Part eaten: leaf. Height: 1-3 ft. Spring and fall.
Garlic mustard is my very favorite foraged green often replacing lettuce, kale, and other leafy vegetables in my diet. You can find it growing abundantly along wood edges, trails, and roadsides. This wild weed is considered by many to be an invasive species because it is not indigenous to North America and has root systems that interfere with some native plants. The best revenge? Eat it! Identify Garlic Mustard, which does not have any poisonous look-alikes, by it's palm-size heart-shaped leaves and by it's garlicky smell when you tear the leaf and rub it between your fingers. To harvest, simply pinch off the leaves from the stem with a sharp thumbnail. Although it's not actually a member of the garlic family, Alliaria's pungent taste is great in stir-fries, torn and tossed into salads, and as a basil substitute in pesto.
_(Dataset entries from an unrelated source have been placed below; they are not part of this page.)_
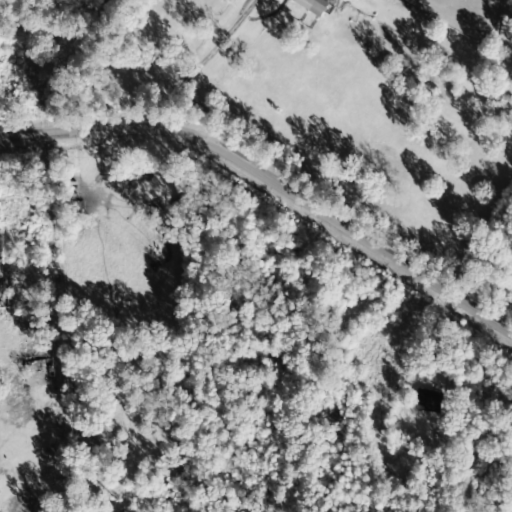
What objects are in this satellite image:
building: (312, 6)
road: (271, 179)
building: (427, 401)
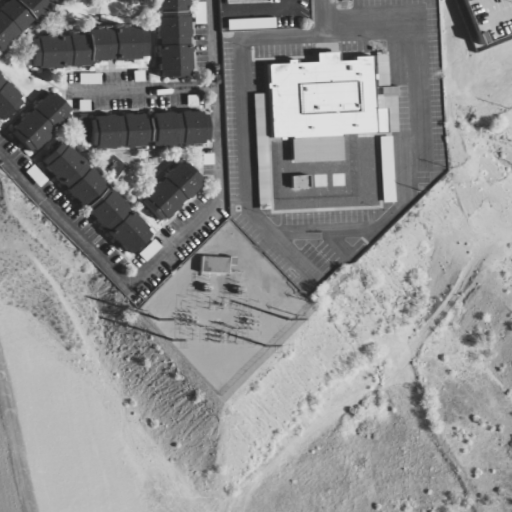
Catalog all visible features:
building: (242, 1)
road: (258, 10)
parking garage: (487, 17)
building: (487, 17)
building: (18, 18)
building: (19, 18)
building: (198, 18)
building: (249, 23)
road: (300, 37)
building: (171, 38)
building: (171, 38)
building: (87, 47)
building: (87, 47)
building: (379, 70)
building: (89, 78)
road: (139, 89)
building: (8, 98)
building: (7, 99)
building: (320, 104)
building: (320, 104)
building: (39, 121)
building: (39, 122)
building: (143, 129)
building: (146, 129)
road: (421, 139)
building: (261, 164)
building: (385, 168)
road: (247, 174)
building: (35, 175)
building: (298, 181)
building: (170, 190)
building: (170, 190)
building: (94, 197)
building: (94, 198)
road: (177, 237)
road: (338, 244)
building: (148, 250)
building: (212, 264)
building: (214, 264)
power substation: (222, 306)
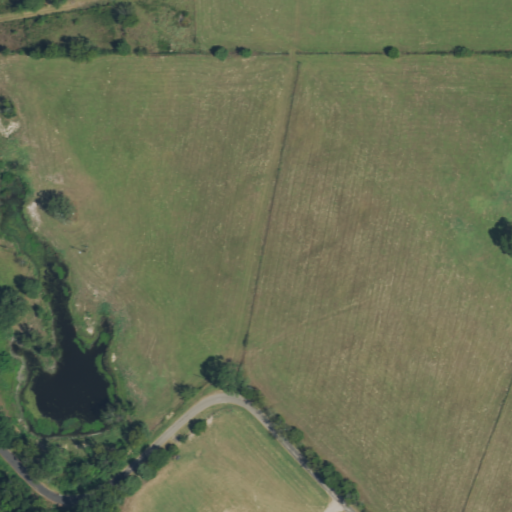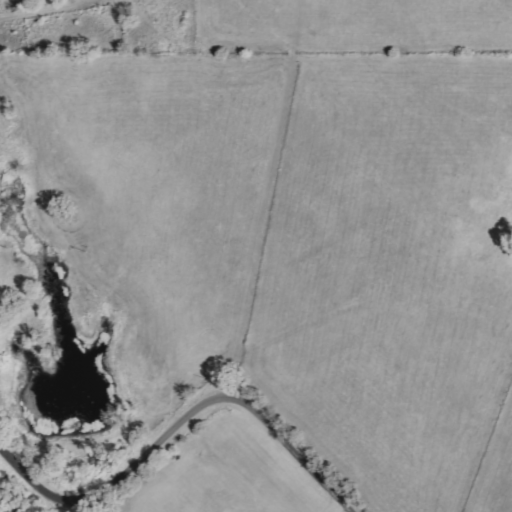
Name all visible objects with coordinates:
road: (42, 9)
road: (184, 415)
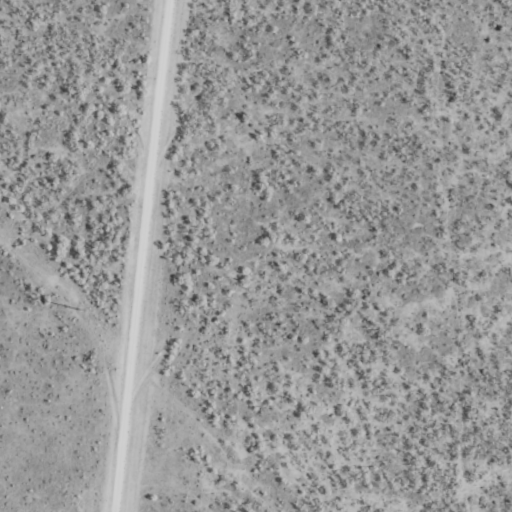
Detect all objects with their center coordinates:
road: (125, 256)
power tower: (78, 310)
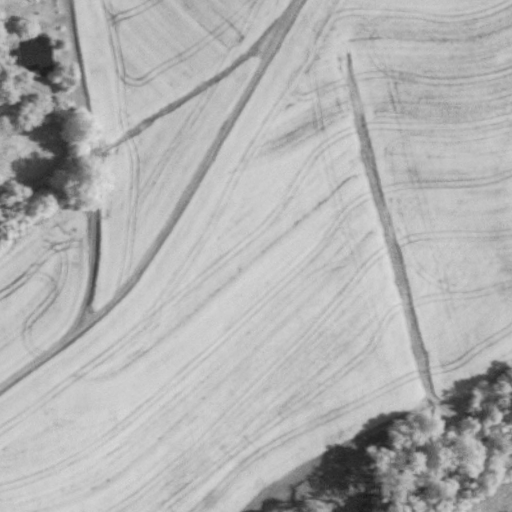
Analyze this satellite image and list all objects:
building: (35, 52)
road: (189, 180)
road: (92, 212)
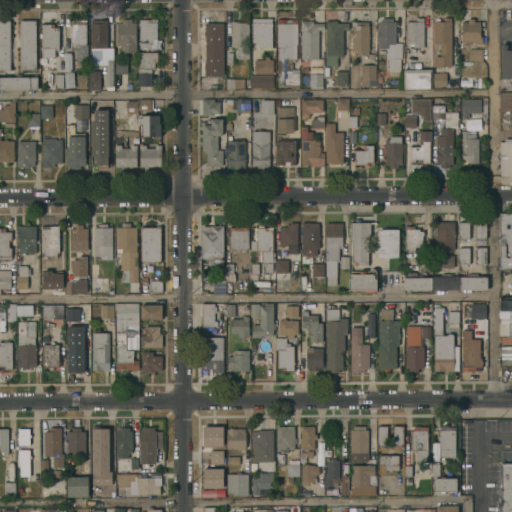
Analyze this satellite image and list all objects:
building: (146, 29)
building: (415, 31)
building: (469, 31)
building: (472, 31)
building: (260, 32)
building: (263, 32)
building: (99, 33)
building: (148, 33)
building: (413, 34)
building: (97, 35)
building: (124, 36)
building: (126, 36)
building: (363, 36)
building: (79, 38)
building: (240, 38)
building: (358, 38)
building: (238, 39)
building: (285, 39)
building: (309, 39)
building: (310, 39)
building: (334, 40)
building: (78, 41)
building: (333, 41)
building: (444, 41)
building: (390, 42)
building: (441, 42)
building: (387, 43)
building: (4, 44)
building: (27, 44)
building: (148, 44)
building: (4, 45)
building: (26, 45)
building: (48, 45)
building: (47, 46)
building: (214, 48)
building: (212, 49)
building: (288, 49)
building: (473, 54)
building: (476, 54)
building: (367, 60)
building: (264, 65)
building: (145, 67)
building: (145, 67)
building: (506, 67)
building: (456, 68)
building: (66, 70)
building: (284, 71)
building: (108, 72)
building: (68, 73)
building: (108, 73)
building: (261, 74)
building: (368, 74)
building: (456, 74)
building: (119, 75)
building: (366, 75)
building: (340, 77)
building: (341, 77)
building: (417, 78)
building: (440, 78)
building: (94, 79)
building: (379, 79)
building: (438, 79)
building: (58, 80)
building: (92, 80)
building: (314, 80)
building: (316, 80)
building: (415, 80)
building: (262, 81)
building: (18, 82)
building: (17, 83)
building: (233, 83)
building: (235, 83)
road: (246, 96)
building: (278, 102)
building: (340, 103)
building: (342, 103)
building: (144, 105)
building: (241, 105)
building: (421, 105)
building: (130, 106)
building: (154, 106)
building: (237, 106)
building: (267, 106)
building: (311, 106)
building: (470, 106)
building: (209, 107)
building: (211, 107)
building: (265, 107)
building: (309, 107)
building: (419, 108)
building: (46, 111)
building: (79, 111)
building: (81, 111)
building: (505, 111)
building: (44, 112)
building: (108, 112)
building: (436, 112)
building: (6, 113)
building: (7, 113)
building: (381, 118)
building: (33, 119)
building: (285, 119)
building: (31, 120)
building: (283, 120)
building: (318, 121)
building: (352, 121)
building: (316, 122)
building: (408, 122)
building: (149, 124)
building: (149, 126)
building: (408, 129)
building: (468, 131)
building: (445, 134)
building: (98, 138)
building: (212, 140)
building: (334, 144)
building: (332, 145)
building: (74, 147)
building: (470, 147)
building: (210, 148)
building: (261, 149)
building: (310, 149)
building: (443, 149)
building: (6, 150)
building: (6, 150)
building: (259, 150)
building: (308, 150)
building: (419, 150)
building: (51, 151)
building: (394, 151)
building: (50, 152)
building: (286, 152)
building: (391, 152)
building: (421, 152)
building: (25, 153)
building: (74, 153)
building: (99, 153)
building: (235, 153)
building: (236, 153)
building: (284, 153)
building: (24, 154)
building: (125, 155)
building: (149, 155)
building: (365, 155)
building: (124, 156)
building: (148, 156)
building: (363, 156)
road: (256, 195)
road: (493, 200)
building: (462, 230)
building: (463, 230)
building: (478, 230)
building: (480, 230)
building: (289, 235)
building: (442, 235)
building: (443, 235)
building: (78, 237)
building: (77, 238)
building: (239, 238)
building: (288, 238)
building: (412, 238)
building: (413, 238)
building: (25, 239)
building: (50, 239)
building: (237, 239)
building: (262, 239)
building: (308, 239)
building: (48, 241)
building: (102, 241)
building: (210, 241)
building: (360, 241)
building: (506, 241)
building: (4, 242)
building: (27, 242)
building: (5, 243)
building: (101, 243)
building: (150, 243)
building: (386, 243)
building: (389, 243)
building: (148, 244)
building: (213, 245)
building: (311, 246)
building: (358, 246)
building: (265, 248)
building: (332, 250)
building: (126, 252)
building: (330, 254)
building: (265, 255)
building: (464, 255)
building: (477, 255)
building: (480, 255)
road: (182, 256)
building: (462, 256)
building: (17, 258)
building: (443, 261)
building: (445, 261)
building: (344, 262)
building: (427, 265)
building: (79, 266)
building: (279, 266)
building: (281, 266)
building: (77, 267)
building: (229, 268)
building: (254, 270)
building: (316, 270)
building: (22, 276)
building: (20, 277)
building: (5, 279)
building: (52, 279)
building: (4, 280)
building: (51, 280)
building: (362, 280)
building: (361, 282)
building: (418, 283)
building: (444, 283)
building: (445, 283)
building: (472, 283)
building: (151, 285)
building: (73, 286)
building: (75, 286)
building: (219, 286)
building: (111, 290)
road: (246, 301)
building: (505, 304)
building: (454, 306)
building: (254, 309)
building: (230, 310)
building: (252, 310)
building: (290, 310)
building: (18, 311)
building: (51, 311)
building: (105, 311)
building: (106, 311)
building: (150, 311)
building: (476, 311)
building: (10, 312)
building: (52, 312)
building: (149, 312)
building: (71, 313)
building: (473, 313)
building: (207, 314)
building: (384, 314)
building: (208, 315)
building: (1, 317)
building: (452, 318)
building: (84, 319)
building: (436, 319)
building: (451, 319)
building: (2, 321)
building: (264, 321)
building: (263, 322)
building: (287, 322)
building: (369, 324)
building: (370, 324)
building: (238, 326)
building: (239, 326)
building: (310, 326)
building: (287, 327)
building: (310, 327)
building: (505, 329)
building: (206, 330)
building: (125, 335)
building: (125, 335)
building: (151, 336)
building: (150, 337)
building: (333, 338)
building: (387, 338)
building: (333, 341)
building: (26, 343)
building: (253, 343)
building: (25, 344)
building: (386, 344)
building: (415, 345)
building: (442, 345)
building: (413, 346)
building: (74, 349)
building: (100, 350)
building: (99, 351)
building: (357, 351)
building: (358, 351)
building: (470, 351)
building: (468, 352)
building: (75, 353)
building: (284, 353)
building: (211, 354)
building: (444, 354)
building: (5, 355)
building: (49, 355)
building: (50, 355)
building: (282, 355)
building: (506, 355)
building: (5, 356)
building: (211, 357)
building: (313, 357)
building: (312, 358)
building: (238, 360)
building: (236, 361)
building: (149, 362)
building: (150, 362)
road: (255, 403)
building: (382, 435)
building: (383, 435)
building: (396, 435)
building: (397, 435)
building: (21, 436)
building: (23, 436)
building: (211, 436)
building: (212, 436)
building: (307, 436)
building: (285, 437)
road: (477, 437)
building: (234, 438)
building: (235, 438)
building: (283, 438)
building: (306, 438)
building: (3, 439)
building: (101, 439)
building: (4, 440)
building: (75, 441)
building: (447, 441)
building: (123, 442)
building: (418, 442)
building: (419, 442)
building: (122, 443)
building: (149, 443)
building: (358, 443)
building: (445, 443)
building: (357, 444)
building: (51, 445)
building: (53, 445)
building: (148, 445)
building: (261, 445)
building: (260, 446)
building: (99, 456)
building: (215, 456)
building: (215, 457)
building: (102, 458)
building: (280, 458)
building: (232, 460)
building: (23, 461)
building: (387, 461)
building: (389, 461)
building: (134, 462)
building: (22, 463)
building: (44, 463)
building: (292, 467)
building: (143, 468)
building: (435, 469)
building: (291, 470)
building: (407, 470)
building: (55, 473)
building: (308, 473)
building: (331, 473)
building: (330, 474)
building: (359, 475)
building: (362, 475)
building: (309, 476)
road: (477, 476)
building: (211, 478)
building: (213, 478)
building: (139, 482)
building: (262, 482)
building: (237, 483)
building: (258, 483)
building: (444, 483)
building: (235, 484)
building: (344, 484)
building: (443, 484)
building: (77, 485)
building: (136, 485)
building: (76, 486)
building: (506, 487)
building: (9, 488)
building: (7, 489)
building: (107, 489)
building: (328, 491)
building: (221, 494)
road: (238, 506)
building: (153, 509)
building: (208, 509)
building: (246, 509)
building: (444, 509)
building: (446, 509)
building: (8, 510)
building: (34, 510)
building: (48, 510)
building: (97, 510)
building: (119, 510)
building: (124, 510)
building: (258, 510)
building: (261, 510)
building: (281, 510)
building: (343, 510)
building: (399, 510)
building: (7, 511)
building: (47, 511)
building: (100, 511)
building: (149, 511)
building: (209, 511)
building: (280, 511)
building: (302, 511)
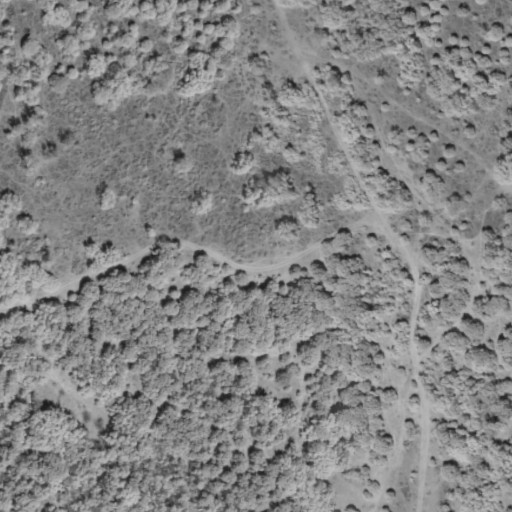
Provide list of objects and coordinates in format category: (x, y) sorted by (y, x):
road: (487, 226)
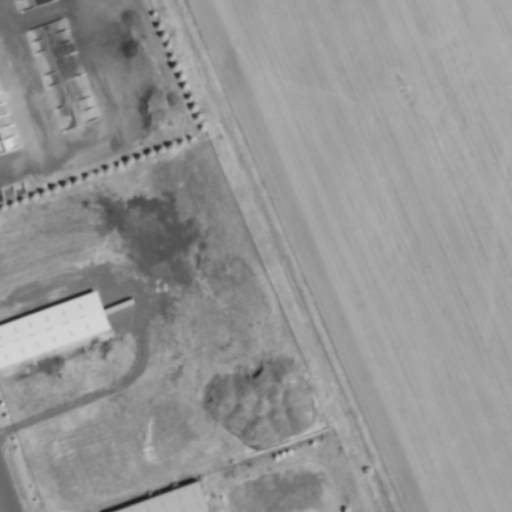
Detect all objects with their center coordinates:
building: (48, 328)
building: (49, 328)
road: (4, 498)
building: (167, 502)
building: (172, 502)
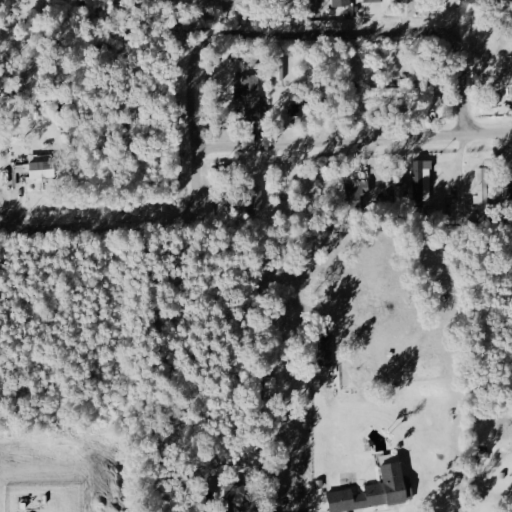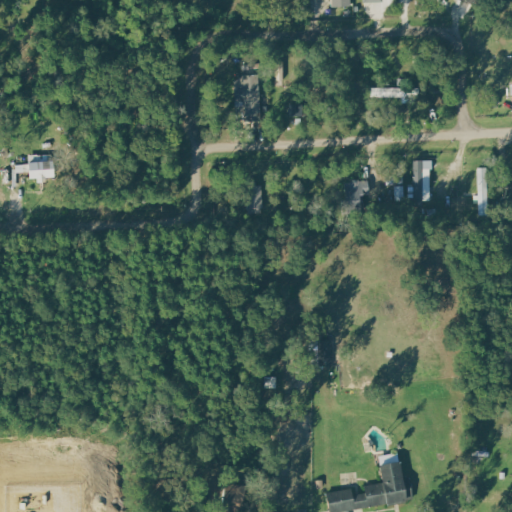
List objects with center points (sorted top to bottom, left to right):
building: (375, 0)
building: (341, 3)
road: (201, 44)
building: (511, 62)
building: (396, 92)
building: (248, 96)
road: (355, 140)
building: (42, 168)
building: (422, 181)
building: (483, 191)
building: (256, 198)
building: (323, 354)
building: (373, 491)
building: (232, 497)
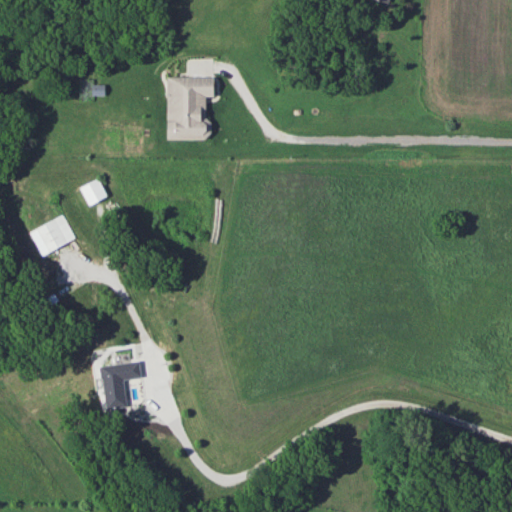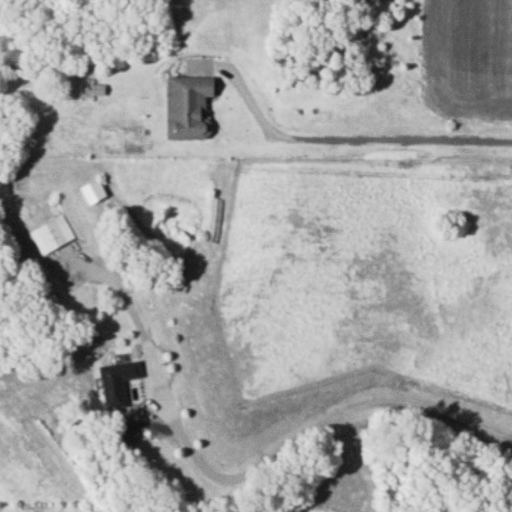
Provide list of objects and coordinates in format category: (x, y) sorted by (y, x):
building: (384, 1)
building: (189, 106)
building: (186, 107)
road: (344, 125)
building: (92, 189)
building: (91, 190)
building: (51, 233)
building: (50, 234)
building: (115, 381)
building: (117, 381)
road: (299, 435)
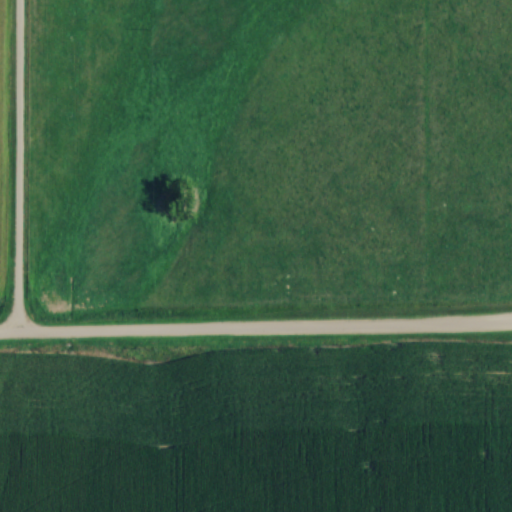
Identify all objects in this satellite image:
road: (17, 170)
road: (256, 335)
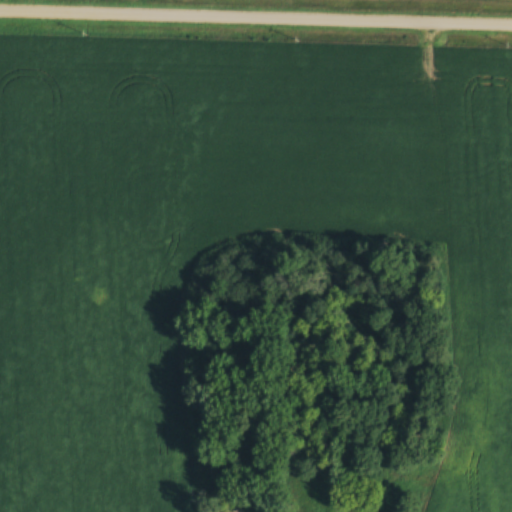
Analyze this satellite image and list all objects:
road: (256, 17)
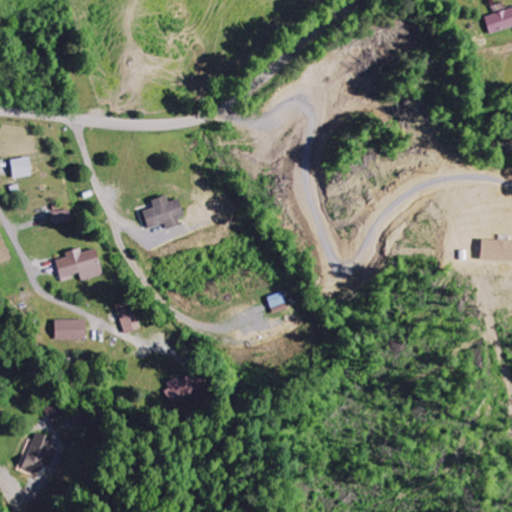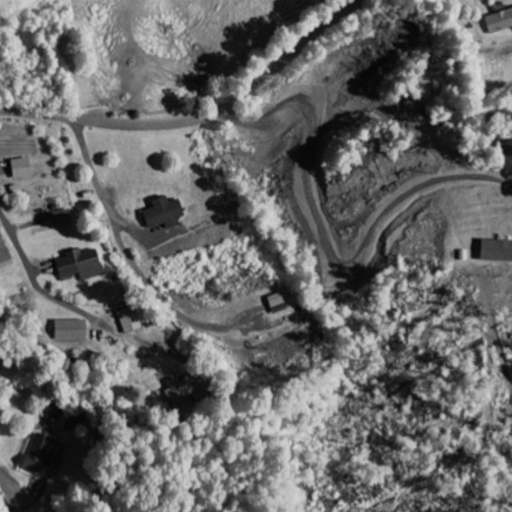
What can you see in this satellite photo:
building: (499, 21)
road: (198, 118)
building: (20, 168)
building: (162, 213)
building: (60, 217)
building: (495, 251)
building: (79, 265)
road: (30, 273)
building: (276, 303)
building: (128, 320)
building: (69, 330)
building: (189, 388)
building: (55, 410)
building: (39, 454)
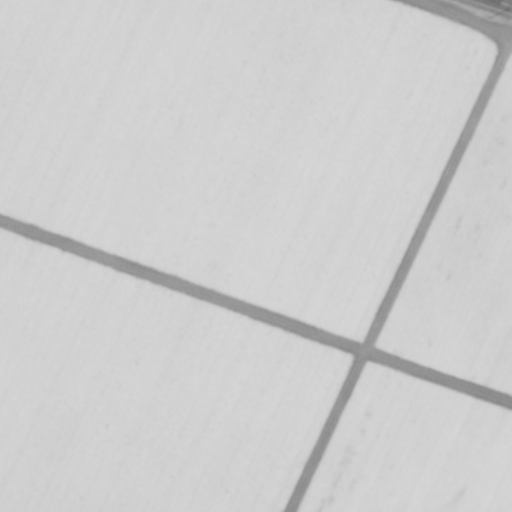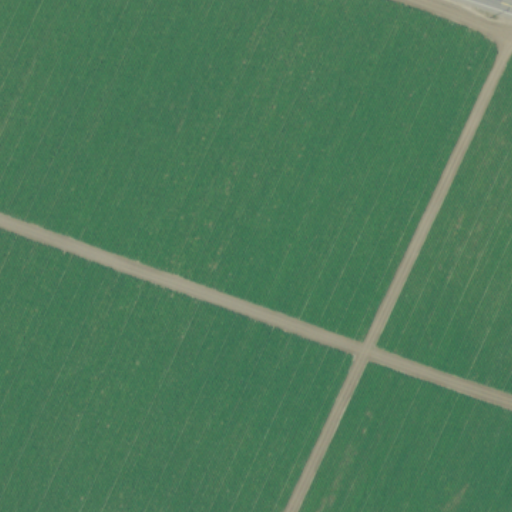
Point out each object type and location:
road: (503, 2)
crop: (253, 259)
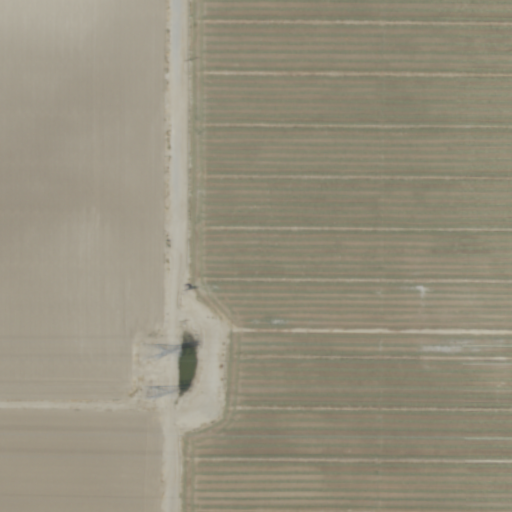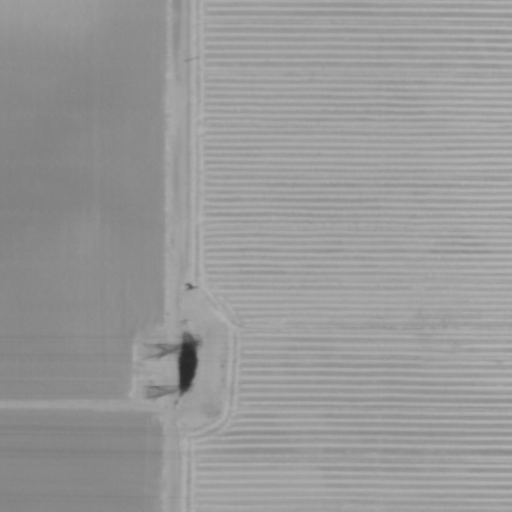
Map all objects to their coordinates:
road: (166, 256)
crop: (256, 256)
power tower: (152, 355)
power tower: (155, 397)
Below is one of my favorite ways to use this lovely plant ally!
Garlic Mustard Pesto
4 cloves of garlic
3 cups garlic mustard leaves, gently rinsed
1-1/2 cup low-sodium olives
2 cups walnuts or pine nuts
1/2 cup mellow miso paste
1-1/4 cups olive oil or as needed
In a food processor combine the garlic, garlic mustard leaves, and olives. When those are blended nicely, add in the nuts and continue to mix. Pour in the olive oil, spoon in the miso paste, and process until you've created a smooth and spreadable pesto texture. This recipe will make about 3 delicious cups!
As always, take care to practice the ethics of foraging by not harvesting more than 10% of the plant colonies, and never harvest more than what you'll use. For safety, it's best to have an experienced forager help you positively identify all plants before you set about gathering and eating them.